Visualizing amounts

Author

Claus O. Wilke

Introduction

In this worksheet, we will discuss a core concept of ggplot, the mapping of data values onto aesthetics.

First we need to load the required R packages. Please wait a moment until the live R session is fully set up and all packages are loaded.

Next we set up the data.

We will be working with two datasets. First, box-office gross results for Dec. 22-24, 2017:

Second, data on individual penguins on Antarctica. Note that missing values have been removed:

penguins2

Drawing numerical values as bars

For the boxoffice dataset, we want to draw the amount (Weekend gross, in million USD) for each movie as a bar. Somewhat confusingly, the ggplot geom that does this is called geom_col(). (There is also a geom_bar(), but it works differently. We’ll get to that later in this tutorial.) Make a bar plot of amount versus title. This means amount goes on the y axis and title on the x axis.

Hint
ggplot(boxoffice, aes(x = ___, y = ___)) +
  geom_col()
Solution
ggplot(boxoffice, aes(x = title, y = amount)) +
  geom_col()

Now flip which column you map onto x and which onto y.

Solution
ggplot(boxoffice, aes(x = amount, y = title)) +
  geom_col()

The x-axis label should specify that the amount is in million USD, and the y axis doesn’t need the word “title”. Use xlab() and ylab() to make these changes to the plot.

Hint
ggplot(boxoffice, aes(x = amount, y = title)) +
  geom_col() +
  xlab(___) +
  ylab(___)
Solution
ggplot(boxoffice, aes(x = amount, y = title)) +
  geom_col() +
  xlab("weekend gross (million USD)") +
  ylab(NULL) # NULL means nothing, don't show a y label

Getting bars into the right order

Whenever we are making bar plots, we need to think about the correct order of the bars. By default, ggplot uses alphabetic ordering, but that is rarely appropriate. If there is no inherent ordering (such as, for example, a temporal progression), then it is usually best to order by the magnitude of the values, i.e., sort the bars by length.

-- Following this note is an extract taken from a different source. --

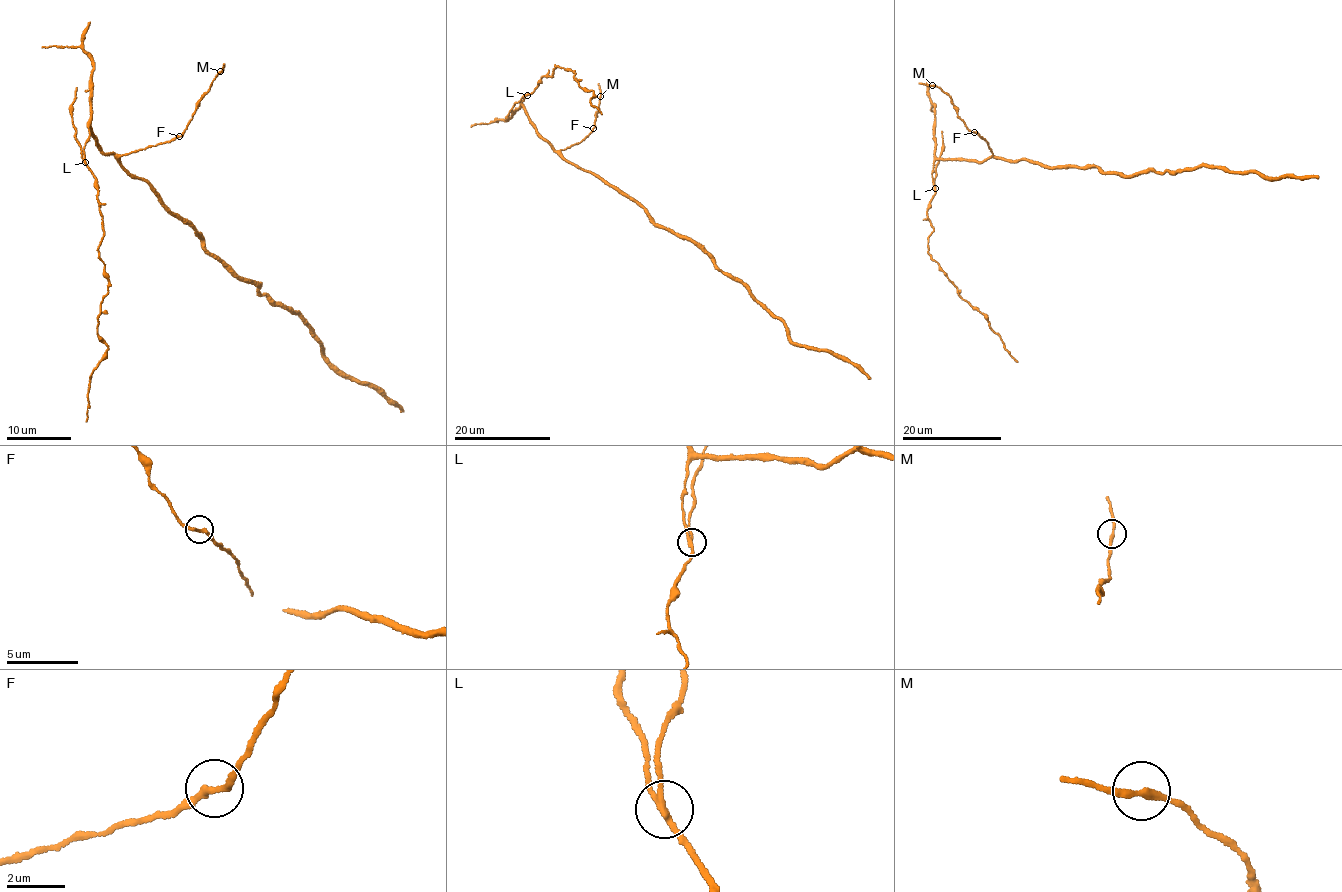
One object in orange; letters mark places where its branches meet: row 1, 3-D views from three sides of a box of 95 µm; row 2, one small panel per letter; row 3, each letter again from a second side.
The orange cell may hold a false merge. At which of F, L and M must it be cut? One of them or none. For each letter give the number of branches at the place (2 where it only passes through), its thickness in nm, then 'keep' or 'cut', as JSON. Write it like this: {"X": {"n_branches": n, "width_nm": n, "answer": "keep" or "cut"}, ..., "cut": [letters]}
{"F": {"n_branches": 2, "width_nm": 220, "answer": "keep"}, "L": {"n_branches": 2, "width_nm": 240, "answer": "cut"}, "M": {"n_branches": 2, "width_nm": 220, "answer": "keep"}, "cut": ["L"]}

We can do this with the fct_reorder() function, which takes two arguments: The categorical variable we want to re-order, and the values by which we want to order. Here, the categorical variable is the column title and the values are in the column amount. We can apply the fct_reorder() function right inside the aes() statement.

Hint
ggplot(boxoffice, aes(x = amount, y = fct_reorder(___, ___))) +
  geom_col() +
  xlab("weekend gross (million USD)") +
  ylab(NULL)
Solution
ggplot(boxoffice, aes(x = amount, y = fct_reorder(title, amount))) +
  geom_col() +
  xlab("weekend gross (million USD)") +
  ylab(NULL)

Try the following additional experiments in the above code:

  • What happens when you run the above code without the ylab(NULL) statement?
  • Can you make the bars blue?
  • Can you color the bars by amount or by title?

Drawing bars based on a count

The boxoffice dataset contains individual values, the dollar amounts, that we wanted to visualize with bars. Often, however, we encounter a slightly different scenario: A dataset doesn’t contain the numeric amounts directly, but instead contains observations we want to count. This is the case in the penguins2 dataset (see above).

It contains one row per penguin. If we want to make a bar plot of the number of penguins of each species (Adelie, Chinstrap, Gentoo), we cannot use geom_col() as before, because the dataset doesn’t have a column that contains these counts.

The solution here is to use geom_bar(), which performs a count and then displays the result of that count. Because geom_bar() counts automatically, you only have to provide it with a single aesthetic, which specifies the data column in which you are counting.

Try this out. Make a bar plot of the number of penguins per species. Map the penguin species onto the x axis.

Hint
ggplot(penguins2, aes(x = ___)) +
  geom_bar()
Solution
ggplot(penguins2, aes(x = species)) +
  geom_bar()

Try the following additional modifications in the above code:

  • Map penguin species onto the y axis.
  • Remove the axis label that says “species”.
  • Change the order of the bars manually, using fct_relevel() (see slides).

Counting subgroups

geom_bar() automatically counts how many cases there are in each unique combination of different categorical aesthetics. In the previous example, we had only one categorical aesthetic, species. But we can add a second one, for example sex. Then geom_bar() counts the number of cases in each unique combination of species and sex and draws separate bars for each. Try this out by mapping the sex column onto the fill aesthetic.

Solution
ggplot(penguins2, aes(x = species, fill = sex)) +
  geom_bar()

By default, the bars for different fill values but identical x values will be drawn on top of one-another. But there are other possibilities, which are controled by the position argument to geom_bar(). For example, try to set the position to "dodge".

Hint
ggplot(penguins2, aes(x = species, fill = sex)) +
  geom_bar(position = ___)
Solution
ggplot(penguins2, aes(x = species, fill = sex)) +
  geom_bar(position = "dodge")

In the above code, also try positions "stack" and "fill".